→ Written task: Transcribe the whole listing below without changing a word, but leave out every image.

→ Input for this task:
>>>>>
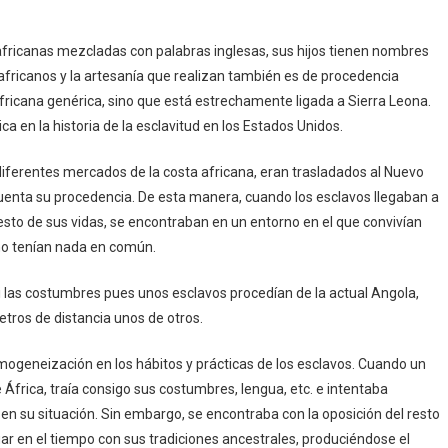
fricanas mezcladas con palabras inglesas, sus hijos tienen nombres
 africanos y la artesanía que realizan también es de procedencia
fricana genérica, sino que está estrechamente ligada a Sierra Leona.
ca en la historia de la esclavitud en los Estados Unidos.
iferentes mercados de la costa africana, eran trasladados al Nuevo
 cuenta su procedencia. De esta manera, cuando los esclavos llegaban a
resto de sus vidas, se encontraban en un entorno en el que convivían
no tenían nada en común.
n, ni las costumbres pues unos esclavos procedían de la actual Angola,
etros de distancia unos de otros.
ogeneización en los hábitos y prácticas de los esclavos. Cuando un
África, traía consigo sus costumbres, lengua, etc. e intentaba
 en su situación. Sin embargo, se encontraba con la oposición del resto
ar en el tiempo con sus tradiciones ancestrales, produciéndose el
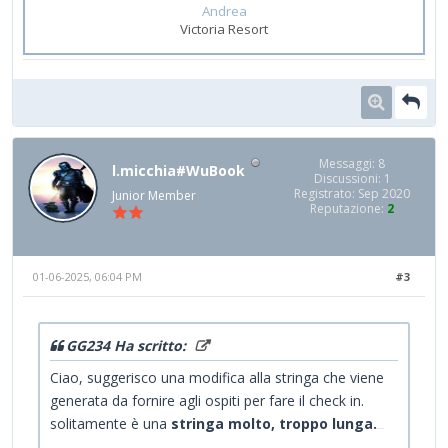
Andrea
Victoria Resort
Messaggi: 8
l.micchia#WuBook
Discussioni: 1
Registrato: Sep 2020
Junior Member
Reputazione:
2
01-06-2025, 06:04 PM
#3
GG234 Ha scritto:
Ciao, suggerisco una modifica alla stringa che viene
generata da fornire agli ospiti per fare il check in.
solitamente è una
stringa molto, troppo lunga.
s=
ohhsh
<<<<<
→ Answer section:
fricanas mezcladas con palabras inglesas, sus hijos tienen nombres
 africanos y la artesanía que realizan también es de procedencia
fricana genérica, sino que está estrechamente ligada a Sierra Leona.
ca en la historia de la esclavitud en los Estados Unidos.
iferentes mercados de la costa africana, eran trasladados al Nuevo
 cuenta su procedencia. De esta manera, cuando los esclavos llegaban a
resto de sus vidas, se encontraban en un entorno en el que convivían
no tenían nada en común.
n, ni las costumbres pues unos esclavos procedían de la actual Angola,
etros de distancia unos de otros.
ogeneización en los hábitos y prácticas de los esclavos. Cuando un
África, traía consigo sus costumbres, lengua, etc. e intentaba
 en su situación. Sin embargo, se encontraba con la oposición del resto
ar en el tiempo con sus tradiciones ancestrales, produciéndose el
Andrea
Victoria Resort
Messaggi: 8
l.micchia#WuBook
Discussioni: 1
Registrato: Sep 2020
Junior Member
Reputazione:
2
01-06-2025, 06:04 PM
#3
GG234 Ha scritto:
Ciao, suggerisco una modifica alla stringa che viene
generata da fornire agli ospiti per fare il check in.
solitamente è una
stringa molto, troppo lunga.
s=
ohhsh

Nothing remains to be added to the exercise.